Zurück zur Übersicht

Understanding Unsuccessful Executions in Big-Data Systems

Publikationsart Peer-reviewed
Publikationsform Tagungsbeitrag (peer-reviewed)
Autor/in Rosà Andrea, Chen Lydia Y., Binder Walter,
Projekt LoadOpt - Workload Characterization and Optimization for Multicore Systems
Alle Daten anzeigen

Tagungsbeitrag (peer-reviewed)

Titel der Proceedings Proceedings of the 2015 15th IEEE/ACM International Symposium on Cluster, Cloud and Grid Computing
Ort Shenzhen, China
DOI 10.1109/CCGrid.2015.138


Big-data applications are being increasingly used in today’s large-scale datacenters for a large variety of purposes, such as solving scientific problems, running enterprise services, and computing data-intensive tasks.

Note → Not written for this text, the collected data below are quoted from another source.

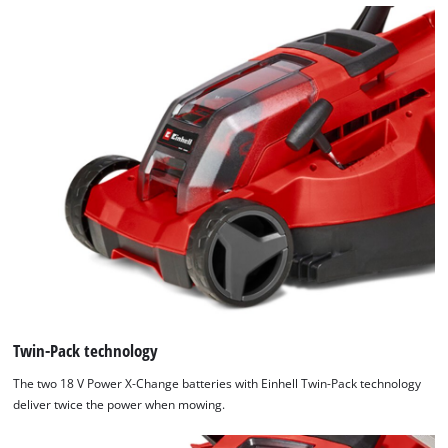
We need your consent to load the
Google Maps service!
This content is not permitted to load due
to trackers that are not disclosed to the
visitor. The website owner needs to setup
the site with their CMP to add this content
to the list of technologies used.
Powered by
Usercentrics Consent
Management Platform
Twin-Pack technology
The two 18 V Power X-Change batteries with Einhell Twin-Pack technology
deliver twice the power when mowing.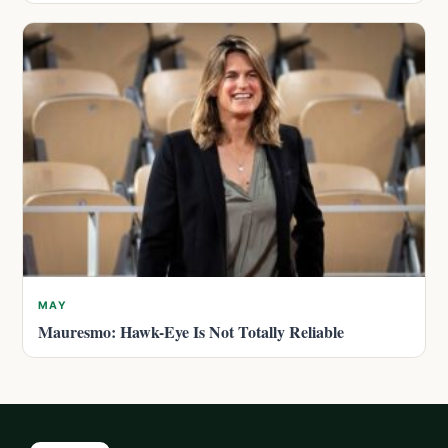
MAY
Mauresmo: Hawk-Eye Is Not Totally Reliable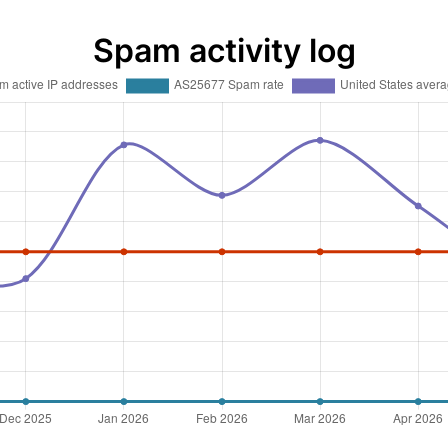
Spam activity log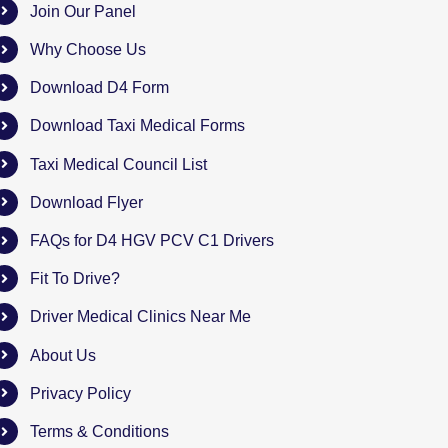
Join Our Panel
Why Choose Us
Download D4 Form
Download Taxi Medical Forms
Taxi Medical Council List
Download Flyer
FAQs for D4 HGV PCV C1 Drivers
Fit To Drive?
Driver Medical Clinics Near Me
About Us
Privacy Policy
Terms & Conditions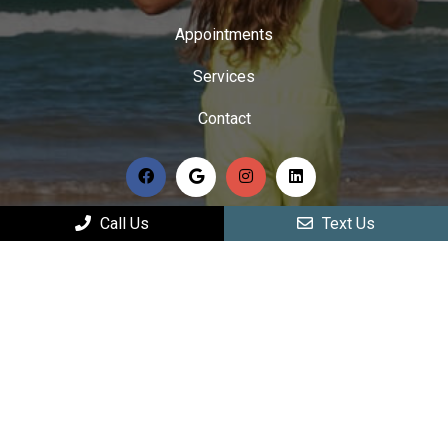
Appointments
Services
Contact
Call Us
Text Us
HOURS OF OPERATION
Monday: 9:00 am – 12:00 pm | 2:00 pm – 6:00 pm
Tuesday: 9:00 am – 12:00 pm | 2:00 pm – 6:00 pm
Wednesday: 9:00 am – 12:00 pm | 2:00 pm – 6:00
pm
Thursday: Closed
Friday: 9:00 am – 12:00 pm | 2:00 pm – 6:00 pm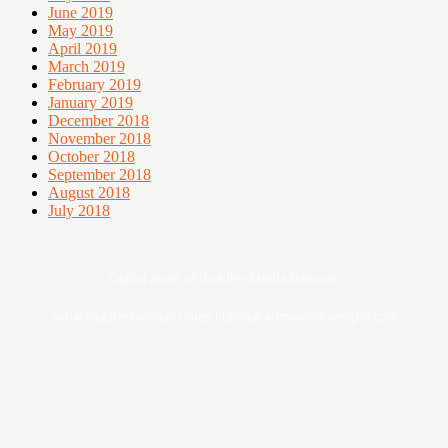
June 2019
May 2019
April 2019
March 2019
February 2019
January 2019
December 2018
November 2018
October 2018
September 2018
August 2018
July 2018
Digital asset of Buddies Media Network
Sebarang pertanyaan boleh hubungi admin@ohsempoi.com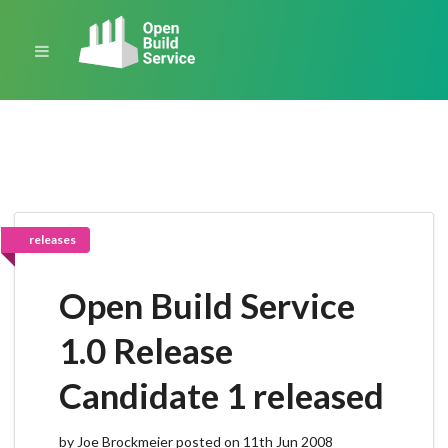
releases
Open Build Service
1.0 Release
Candidate 1 released
by Joe Brockmeier posted on 11th Jun 2008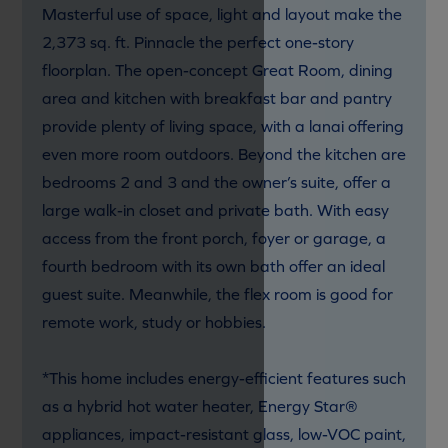
Masterful use of space, light and layout make the
2,373 sq. ft. Pinnacle the perfect one-story
floorplan. The open-concept Great Room, dining
area and kitchen with breakfast bar and pantry
provide plenty of living space, with a lanai offering
even more room outdoors. Beyond the kitchen are
bedrooms 2 and 3 and the owner’s suite, offer a
large walk-in closet and private bath. With easy
access from the front porch, foyer or garage, a
fourth bedroom with its own bath offer an ideal
guest suite. Meanwhile, the flex room is good for
remote work, study or hobbies.
*This home includes energy-efficient features such
as a hybrid hot water heater, Energy Star®
appliances, impact-resistant glass, low-VOC paint,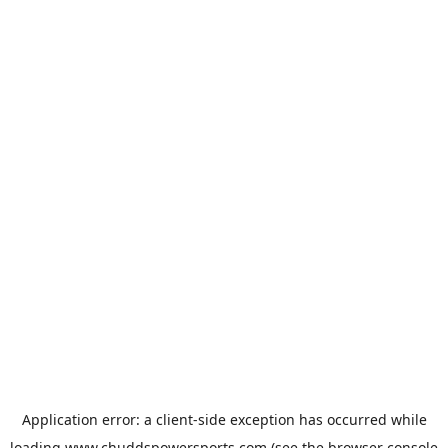
Application error: a
client
-side exception has occurred while
loading
www.chuddspowersports.com
(see the
browser console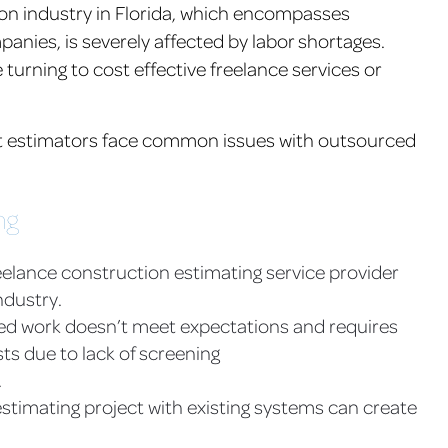
tion industry in Florida, which encompasses
nies, is severely affected by labor shortages.
rning to cost effective freelance services or
st estimators face common issues with outsourced
ng
elance construction estimating service provider
ndustry.
ced work doesn’t meet expectations and requires
ts due to lack of screening
.
estimating project with existing systems can create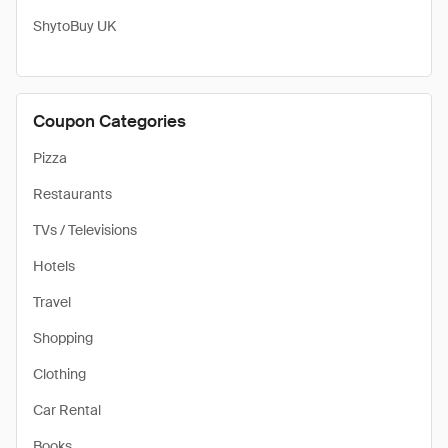
​ShytoBuy UK
Coupon Categories
Pizza
Restaurants
TVs / Televisions
Hotels
Travel
Shopping
Clothing
Car Rental
Books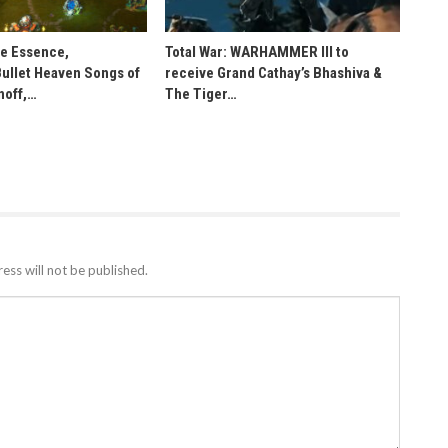
he Essence,
Total War: WARHAMMER III to
Bullet Heaven Songs of
receive Grand Cathay’s Bhashiva &
noff,…
The Tiger…
ess will not be published.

Due to the growing scale of these systems and the complexity of running applications, jobs running in big-data systems experience unsuccessful terminations of different nature. While a large body of existing studies sheds light on failures occurred in large-scale datacenters, the current literature overlooks the characteristics and the performance impairment of a broader class of unsuccessful executions which can arise due to application failures, dependency violations, machine constraints, job kills, and task preemption. Nonetheless, deepening our understanding in this field is of paramount importance, as unsuccessful executions can lower user satisfaction, impair reliability, and lead to a high resource waste. In this paper, we describe the problem of unsuccessful executions in big-data systems, and highlight the critical importance of improving our knowledge on this subject. We review the existing literature on this field, discuss its limitations, and present our own contributions to the problem, along with our research plan for the future.